PASSAGE TO READ:
:::

Can you imagine 371,000 children? That’s enough children to fill every seat in the Dallas Cowboys stadium four and half times.
That’s how many pairs of shoes Rotarians in Missouri Rotary District 6040 have collected in the last 20 years for children in need around the globe. And it all started because of one great idea and one really long friendship.
Larry Lunsford was traveling to Dallas from Missouri for a family vacation, but in his head, he was muddling around ideas for his Rotary District. He was newly elected as the district governor, and he wanted to find a way to unite what was then 54 Rotary Clubs in the North Missouri district.
Buckner Senior Vice President of Communications Scott Collins (left) and larry Lunsford (right) flank Lunsford's mother at a recent Missouri Rotary shoe collection event. Collins and Lunsford have been friends since childhood.
“Service before self,” is the Rotary motto and Lunsford knew the best way to unite the clubs was through a service project. He just had to find the right one.

:::

DATASET CONTENT:
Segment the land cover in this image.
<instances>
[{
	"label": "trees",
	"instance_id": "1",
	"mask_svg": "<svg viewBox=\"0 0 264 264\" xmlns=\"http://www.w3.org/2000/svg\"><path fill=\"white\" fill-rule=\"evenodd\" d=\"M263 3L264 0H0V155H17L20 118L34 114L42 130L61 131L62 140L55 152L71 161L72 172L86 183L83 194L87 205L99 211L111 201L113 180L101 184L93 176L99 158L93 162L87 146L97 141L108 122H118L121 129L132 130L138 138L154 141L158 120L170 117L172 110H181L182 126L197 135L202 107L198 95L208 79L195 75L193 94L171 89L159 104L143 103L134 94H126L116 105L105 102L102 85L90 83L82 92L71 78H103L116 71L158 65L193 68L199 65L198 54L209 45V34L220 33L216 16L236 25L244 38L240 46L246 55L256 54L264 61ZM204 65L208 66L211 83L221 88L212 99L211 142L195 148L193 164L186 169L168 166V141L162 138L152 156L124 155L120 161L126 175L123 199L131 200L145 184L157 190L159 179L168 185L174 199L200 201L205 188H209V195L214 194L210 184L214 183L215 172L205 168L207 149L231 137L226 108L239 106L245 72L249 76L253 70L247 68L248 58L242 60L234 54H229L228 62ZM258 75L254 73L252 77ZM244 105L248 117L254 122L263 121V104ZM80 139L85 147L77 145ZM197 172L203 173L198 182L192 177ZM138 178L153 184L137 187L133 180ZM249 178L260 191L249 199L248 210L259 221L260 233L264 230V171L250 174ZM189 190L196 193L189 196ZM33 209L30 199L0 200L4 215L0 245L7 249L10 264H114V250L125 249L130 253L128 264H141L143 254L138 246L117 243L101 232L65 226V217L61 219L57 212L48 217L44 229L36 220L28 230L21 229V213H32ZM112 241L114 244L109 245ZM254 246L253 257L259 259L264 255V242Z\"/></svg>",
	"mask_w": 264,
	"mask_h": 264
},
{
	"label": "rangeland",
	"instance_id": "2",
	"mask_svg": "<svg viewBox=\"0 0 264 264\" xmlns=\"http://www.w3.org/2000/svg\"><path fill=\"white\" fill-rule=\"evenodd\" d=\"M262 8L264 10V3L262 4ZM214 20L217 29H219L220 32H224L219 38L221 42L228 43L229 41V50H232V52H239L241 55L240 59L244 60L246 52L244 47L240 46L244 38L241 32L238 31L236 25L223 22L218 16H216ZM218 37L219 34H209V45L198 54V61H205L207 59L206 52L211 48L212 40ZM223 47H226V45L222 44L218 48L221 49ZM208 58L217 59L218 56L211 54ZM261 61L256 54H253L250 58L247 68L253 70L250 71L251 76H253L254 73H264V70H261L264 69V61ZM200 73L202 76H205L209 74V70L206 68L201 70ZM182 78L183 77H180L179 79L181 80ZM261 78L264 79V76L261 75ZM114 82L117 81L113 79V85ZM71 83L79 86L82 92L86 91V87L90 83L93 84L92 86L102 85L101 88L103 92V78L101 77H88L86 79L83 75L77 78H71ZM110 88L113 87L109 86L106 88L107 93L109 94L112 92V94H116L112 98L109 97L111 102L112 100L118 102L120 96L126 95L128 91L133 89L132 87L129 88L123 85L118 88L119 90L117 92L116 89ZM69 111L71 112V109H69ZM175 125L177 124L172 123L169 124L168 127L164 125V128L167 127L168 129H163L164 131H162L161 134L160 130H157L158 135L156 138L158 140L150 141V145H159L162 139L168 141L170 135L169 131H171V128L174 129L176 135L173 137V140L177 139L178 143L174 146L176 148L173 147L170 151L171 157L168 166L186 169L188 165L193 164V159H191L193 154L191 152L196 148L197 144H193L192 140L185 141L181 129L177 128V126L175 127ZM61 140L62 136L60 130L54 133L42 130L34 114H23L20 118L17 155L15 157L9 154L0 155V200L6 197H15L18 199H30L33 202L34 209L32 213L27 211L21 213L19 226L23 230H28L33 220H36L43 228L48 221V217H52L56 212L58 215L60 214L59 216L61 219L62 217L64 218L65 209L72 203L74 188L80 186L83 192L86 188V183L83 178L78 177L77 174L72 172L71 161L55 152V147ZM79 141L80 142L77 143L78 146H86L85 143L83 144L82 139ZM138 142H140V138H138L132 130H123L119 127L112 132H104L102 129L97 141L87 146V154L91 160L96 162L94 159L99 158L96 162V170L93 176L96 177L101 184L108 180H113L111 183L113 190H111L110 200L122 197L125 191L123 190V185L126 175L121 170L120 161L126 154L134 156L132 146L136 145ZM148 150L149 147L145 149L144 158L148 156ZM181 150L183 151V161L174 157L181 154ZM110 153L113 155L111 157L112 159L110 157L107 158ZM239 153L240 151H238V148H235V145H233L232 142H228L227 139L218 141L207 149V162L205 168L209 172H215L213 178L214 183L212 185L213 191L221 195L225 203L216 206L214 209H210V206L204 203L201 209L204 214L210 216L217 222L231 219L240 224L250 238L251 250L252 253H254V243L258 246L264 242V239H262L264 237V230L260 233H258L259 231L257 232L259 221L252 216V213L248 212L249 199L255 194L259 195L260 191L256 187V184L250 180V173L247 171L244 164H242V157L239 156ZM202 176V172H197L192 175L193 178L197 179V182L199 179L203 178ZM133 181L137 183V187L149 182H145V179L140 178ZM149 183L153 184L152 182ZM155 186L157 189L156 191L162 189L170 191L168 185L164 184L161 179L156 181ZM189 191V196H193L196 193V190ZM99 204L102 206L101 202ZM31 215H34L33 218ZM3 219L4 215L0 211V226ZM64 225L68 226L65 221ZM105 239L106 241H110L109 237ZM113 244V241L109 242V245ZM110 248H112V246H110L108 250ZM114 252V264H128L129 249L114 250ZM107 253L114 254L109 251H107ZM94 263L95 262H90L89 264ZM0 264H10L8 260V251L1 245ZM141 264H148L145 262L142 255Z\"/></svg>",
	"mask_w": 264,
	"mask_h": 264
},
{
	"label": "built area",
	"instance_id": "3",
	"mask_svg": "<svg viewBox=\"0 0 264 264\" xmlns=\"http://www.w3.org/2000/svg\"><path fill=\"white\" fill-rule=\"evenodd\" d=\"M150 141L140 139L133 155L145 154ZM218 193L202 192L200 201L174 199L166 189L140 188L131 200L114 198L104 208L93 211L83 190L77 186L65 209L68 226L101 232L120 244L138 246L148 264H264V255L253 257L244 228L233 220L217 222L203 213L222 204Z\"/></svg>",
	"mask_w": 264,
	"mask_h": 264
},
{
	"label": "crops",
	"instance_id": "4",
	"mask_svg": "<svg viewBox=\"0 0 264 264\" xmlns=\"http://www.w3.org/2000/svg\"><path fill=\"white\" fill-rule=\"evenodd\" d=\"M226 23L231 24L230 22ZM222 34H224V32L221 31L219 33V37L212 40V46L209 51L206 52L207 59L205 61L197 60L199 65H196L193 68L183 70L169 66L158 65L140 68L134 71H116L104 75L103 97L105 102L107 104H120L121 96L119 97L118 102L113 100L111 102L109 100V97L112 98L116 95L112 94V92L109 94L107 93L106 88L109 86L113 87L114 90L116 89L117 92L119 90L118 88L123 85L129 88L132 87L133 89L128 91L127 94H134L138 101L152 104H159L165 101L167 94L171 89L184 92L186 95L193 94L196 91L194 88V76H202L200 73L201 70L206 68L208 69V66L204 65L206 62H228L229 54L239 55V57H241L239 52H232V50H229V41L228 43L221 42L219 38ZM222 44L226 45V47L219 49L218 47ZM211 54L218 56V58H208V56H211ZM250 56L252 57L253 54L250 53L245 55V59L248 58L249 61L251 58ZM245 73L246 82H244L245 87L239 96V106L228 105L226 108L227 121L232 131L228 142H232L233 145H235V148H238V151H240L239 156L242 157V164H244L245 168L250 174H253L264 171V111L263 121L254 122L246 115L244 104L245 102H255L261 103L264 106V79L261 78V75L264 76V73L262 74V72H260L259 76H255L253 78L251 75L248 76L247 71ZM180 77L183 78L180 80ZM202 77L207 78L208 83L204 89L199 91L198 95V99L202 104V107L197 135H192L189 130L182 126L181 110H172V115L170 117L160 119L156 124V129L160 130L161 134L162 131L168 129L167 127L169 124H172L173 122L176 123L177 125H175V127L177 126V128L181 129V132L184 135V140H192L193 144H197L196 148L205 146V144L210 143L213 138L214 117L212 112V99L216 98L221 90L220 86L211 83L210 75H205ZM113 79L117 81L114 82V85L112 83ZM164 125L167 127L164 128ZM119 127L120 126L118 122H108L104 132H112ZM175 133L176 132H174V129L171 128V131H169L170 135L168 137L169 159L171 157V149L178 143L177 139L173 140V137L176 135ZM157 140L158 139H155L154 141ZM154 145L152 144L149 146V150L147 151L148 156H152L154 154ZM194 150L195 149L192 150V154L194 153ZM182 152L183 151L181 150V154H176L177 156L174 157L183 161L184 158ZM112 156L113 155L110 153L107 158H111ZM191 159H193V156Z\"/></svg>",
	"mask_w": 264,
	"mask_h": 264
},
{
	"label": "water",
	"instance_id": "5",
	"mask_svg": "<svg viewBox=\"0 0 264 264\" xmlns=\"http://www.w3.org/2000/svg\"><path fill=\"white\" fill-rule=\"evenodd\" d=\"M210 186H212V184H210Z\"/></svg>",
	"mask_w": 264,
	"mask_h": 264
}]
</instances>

:::

EXERCISES TO COMPLETE:
**a)** Could you reproduce the Rotary shoe drive article from "Can you imagine" up to and including "North Missouri district.", word for word?
**b)** Which lines of the entries contain the string "label"? Pull out every such line, treating uppercase and lowercase as different.

ANSWERS PER TASK:
**a)**
Can you imagine 371,000 children? That’s enough children to fill every seat in the Dallas Cowboys stadium four and half times.
That’s how many pairs of shoes Rotarians in Missouri Rotary District 6040 have collected in the last 20 years for children in need around the globe. And it all started because of one great idea and one really long friendship.
Larry Lunsford was traveling to Dallas from Missouri for a family vacation, but in his head, he was muddling around ideas for his Rotary District. He was newly elected as the district governor, and he wanted to find a way to unite what was then 54 Rotary Clubs in the North Missouri district.

**b)**
	"label": "trees",
	"label": "rangeland",
	"label": "built area",
	"label": "crops",
	"label": "water",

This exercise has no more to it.